Ha. Parents need an expert like Dr. Spock to tell them to trust themselves.

Michael said, Less crime because the inner city feral children had not yet appeared.

Check the statistics. The crime rate is lower than ever. It really is safer than ever for our kids. Probably why we dream up things for them to be anxious about.

FreeRangeKids is a great resource for parents who don't want to be helicopter parents.

Gabriel said...

"TRUST YOURSELF. You know more than you think you do.... Don't take too seriously all that the neighbors say. Don't be overawed by what the experts say. Don't be afraid to trust your own common sense. Bringing up your child won't be a complicated job if you take it easy and trust your own instincts...."

BRIAN: Look. You've got it all wrong. You don't need to follow me. You don't need to follow anybody! You've got to think for yourselves. You're all individuals!

FOLLOWERS: Yes, we're all individuals!

BRIAN: You're all different!

FOLLOWERS: Yes, we are all different!

DENNIS: I'm not.

ARTHUR: Shhhh.

FOLLOWERS: Shh. Shhhh. Shhh.

BRIAN: You've all got to work it out for yourselves!

FOLLOWERS: Yes! We've got to work it out for ourselves!

BRIAN: Exactly!

FOLLOWERS: Tell us more!

Gabriel said...
This comment has been removed by the author.
kentuckyliz said...

As a school kid, I can point to three critical incidents where I worked it out for myself and stood up for myself, and therefore never had any problems on an ongoing basis.

In third grade, a bully kid teased me for being tall. "How's the weather up there?" I spit in his face and said, "It's raining!" and laughed. No probs. That was the elementary school incident.

In middle school, for some reason, one girl had unknown issues with me and I heard through the grapevine that she wanted to fight me. I showed up, she didn't. The crowd awaiting the fight all learned she was all talk no action and a coward. That was the middle school incident.

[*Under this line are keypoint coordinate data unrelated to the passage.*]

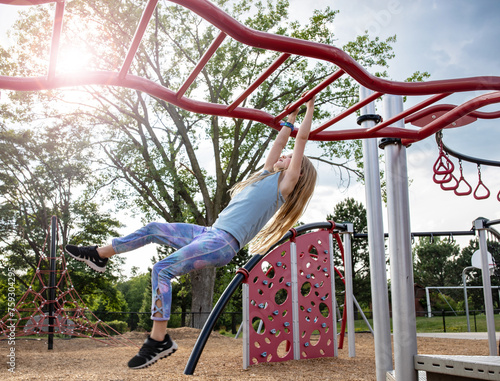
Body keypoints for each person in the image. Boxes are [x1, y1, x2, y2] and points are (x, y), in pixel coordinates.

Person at [65, 95, 317, 369]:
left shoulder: (284, 186)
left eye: (290, 158)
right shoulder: (265, 173)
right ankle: (101, 255)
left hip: (222, 243)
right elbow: (281, 141)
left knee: (161, 269)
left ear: (298, 172)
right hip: (208, 232)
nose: (284, 155)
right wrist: (288, 120)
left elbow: (300, 141)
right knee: (152, 229)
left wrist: (308, 109)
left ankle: (158, 340)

In high school, for some unknown reason, one girl on the fringe of my social world wanted to fight me and I heard that she carried a knife. I brought a kitchen knife to school ready to rumble. Somehow the school officials learned about it and searched my purse, book bag, and locker. They didn't find the knife because I had it cleverly hidden in a metal ridge in the top door jamb of the locker. Anyway, word got out that I had brought a knife and was ready to have a knife fight with this big tough chick from the Bottoms, and that's all it took. I didn't get in trouble, never had the fight, returned the knife to the knife block before Mom got home from work, and she interrogated me and I denied everything. The chick who wanted to fight me actually came to me and apologized--she was probably scared shitless that someone called her bluff. We actually became sorta friends after that and laughed about the incident. That was the high school incident.

I NEVER shed a tear or agonized or whined. I solved my own problems on my own without involving any adults. It was effective each time and notice I never had to fight. I've never had a fight in my life. I'm big, strong, and assertive, so most folks are a little intimidated by me. I'm also a gentle, let's sit and talk about this kind of person so angry people calm down around me. I got skillz because I worked it out "on the playground."

All these delicate snowflakes nowadays--they have anxiety disorders and depression and prescriptions and Voc Rehab because they were bullied and teased in school. I want to tell them to buck up and stand up for themselves and not give a shit about what assholes think of them. But the system pays them to quiver like jello psychologically. Lifelong disability checks and welfare. We are incentivizing the quivering jello approach to life.